# Osama Been Llama



## UncleJoe (Jan 11, 2009)

Our son decided to add a llama to our little version of Noah's Ark. The coyote population is on the rise here and he read that llama's absolutely detest dogs. Great choice seeing that we have 7 dogs here.  
Anyways, here is the latest addition to our little homestead. *He* named him Osama Been Llama.


----------



## backlash (Nov 11, 2008)

No wonder they can't find him.
He's hiding in PA under an alias.
Didn't change his looks very much though.


----------



## *Andi (Nov 8, 2009)

Nice looking critter ... 

You will have to let me know how he does with your coyote population.


----------



## horseman09 (Mar 2, 2010)

UncleJoe, your llama even LOOKS like the cave man.  Maybe he's hiding out in a cave in South America with a bunch of llamas. The perv.


----------



## HozayBuck (Jan 27, 2010)

backlash said:


> No wonder they can't find him.
> He's hiding in PA under an alias.
> Didn't change his looks very much though.


Bet he smells better!!...


----------



## Jason (Jul 25, 2009)

Nice looking critter. we looked into those at one point but we decided it would be too much hassle. If you guys want to learn how to do anything with making yarn from the wool, I'll order up a nice set of mittens!!


----------



## UncleJoe (Jan 11, 2009)

Jason said:


> If you guys want to learn how to do anything with making yarn from the wool, I'll order up a nice set of mittens!!


When he gets sheered in the spring, I'm going to send it to Andi. If anyone gets mittens it better be me. 

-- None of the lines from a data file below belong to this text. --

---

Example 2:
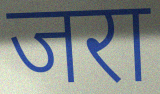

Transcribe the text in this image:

जरा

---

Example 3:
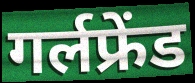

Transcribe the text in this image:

गर्लफ्रेंड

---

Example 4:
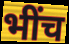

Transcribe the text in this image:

भींच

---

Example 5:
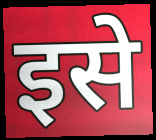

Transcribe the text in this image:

इसे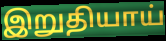
இறுதியாய்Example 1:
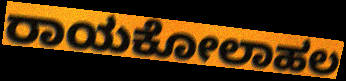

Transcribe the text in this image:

ರಾಯಕೋಲಾಹಲ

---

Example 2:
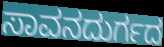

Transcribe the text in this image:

ಸಾವನದುರ್ಗದ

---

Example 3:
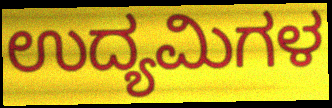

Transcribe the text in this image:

ಉದ್ಯಮಿಗಳ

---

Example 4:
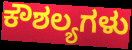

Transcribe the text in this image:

ಕೌಶಲ್ಯಗಳು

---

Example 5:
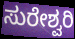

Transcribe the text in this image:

ಸುರೇಶ್ವರಿ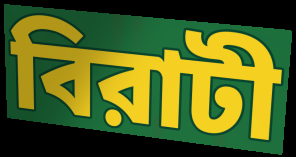
বিরাটীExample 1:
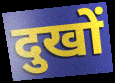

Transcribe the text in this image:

Just kidding Andi. No strings attached.


----------



## *Andi (Nov 8, 2009)

UncleJoe said:


> When he gets sheered in the spring, I'm going to send it to Andi. If anyone gets mittens it better be me.
> 
> Just kidding Andi. No strings attached.


Mittens ... hum ... 

Thanks UncleJoe ... :kiss:


----------



## *Andi (Nov 8, 2009)

How is Osama Been Llama fitting into the new farm?

I went on our local listings and found one for sale ... 1500.00  out of my price range ... and it was a must go ... need to sell now. (I hope she has good luck with that price.  )


----------



## backlash (Nov 11, 2008)

I have seen them on Craigslist for free to good home.
Several for 1 or 2 hundred dollars.


----------



## UncleJoe (Jan 11, 2009)

*Andi said:


> How is Osama Been Llama fitting into the new farm?

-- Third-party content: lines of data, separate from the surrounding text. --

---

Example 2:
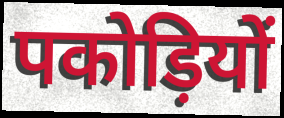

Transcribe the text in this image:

पकोड़ियों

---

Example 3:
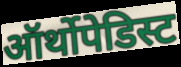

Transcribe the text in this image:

ऑर्थोपेडिस्ट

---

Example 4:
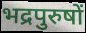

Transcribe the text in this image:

भद्रपुरुषों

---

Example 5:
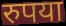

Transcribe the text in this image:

रुपया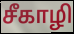
சீகாழி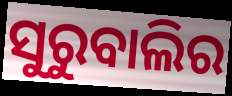
ସୁରୁବାଲିର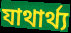
যাথার্থ্য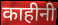
काहीनीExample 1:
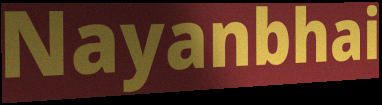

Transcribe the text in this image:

Nayanbhai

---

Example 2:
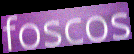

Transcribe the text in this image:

foscos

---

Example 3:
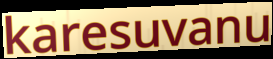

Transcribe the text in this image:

karesuvanu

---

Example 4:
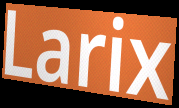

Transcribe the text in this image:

Larix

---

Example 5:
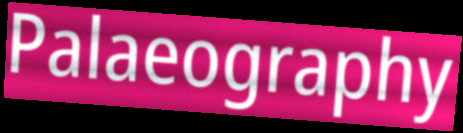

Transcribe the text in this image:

Palaeography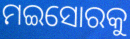
ମଇସୋରକୁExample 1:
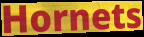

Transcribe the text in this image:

Hornets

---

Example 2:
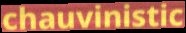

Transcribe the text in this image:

chauvinistic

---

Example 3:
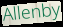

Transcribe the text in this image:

The horses are still a little aggressive towards him but I think its just to establish who is in charge. After about 3 days they let him come to the hay bales to eat. So that's a good start.

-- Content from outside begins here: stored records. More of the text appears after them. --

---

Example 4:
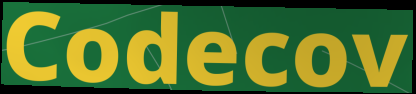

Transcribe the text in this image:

Codecov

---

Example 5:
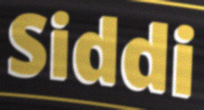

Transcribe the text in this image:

Siddi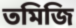
তমিজি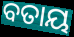
ବତାୟ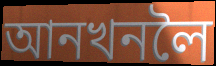
আনখনলৈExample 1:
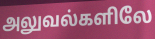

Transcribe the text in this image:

அலுவல்களிலே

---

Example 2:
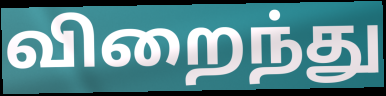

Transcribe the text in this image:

விறைந்து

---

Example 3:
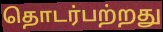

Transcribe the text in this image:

தொடர்பற்றது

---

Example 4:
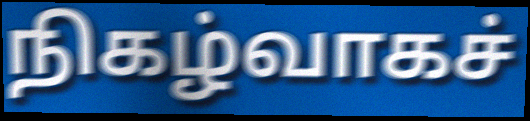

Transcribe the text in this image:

நிகழ்வாகச்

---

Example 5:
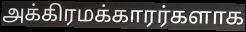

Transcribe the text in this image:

அக்கிரமக்காரர்களாகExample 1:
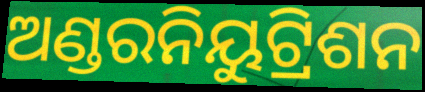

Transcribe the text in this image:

ଅଣ୍ଡରନିୟୁଟ୍ରିଶନ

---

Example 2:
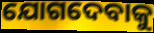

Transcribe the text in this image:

ଯୋଗଦେବାକୁ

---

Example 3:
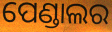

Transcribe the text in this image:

ପେଣ୍ଡାଲର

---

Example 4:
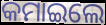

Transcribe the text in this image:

କମାଇଲେ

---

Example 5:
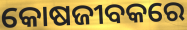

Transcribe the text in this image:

କୋଷଜୀବକରେ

DS got him off craigslist for $150. At least that's what he says.


----------



## *Andi (Nov 8, 2009)

I found a mini Llama scratch) for 600.00 about an hour from us ...

I think I will keep looking ...

(when did they come up with the mini llama????????) I missed that~! :ignore:

backlash - looking to see how long it would take to get to your area.


----------



## *Andi (Nov 8, 2009)

backlash said:


> I have seen them on Craigslist for free to good home.
> Several for 1 or 2 hundred dollars.


I had to make a stab ... at the dry side of Washington ... but I came up with 42 hours and 43 minutes to your area ... (2804.82 miles )

With diesel at $3.16 per gallon (here) how would that work out 

I'm playing around for the one who don't know ...................

bordom does strange things to some folk ... (cabin fever ... maybe ... )


----------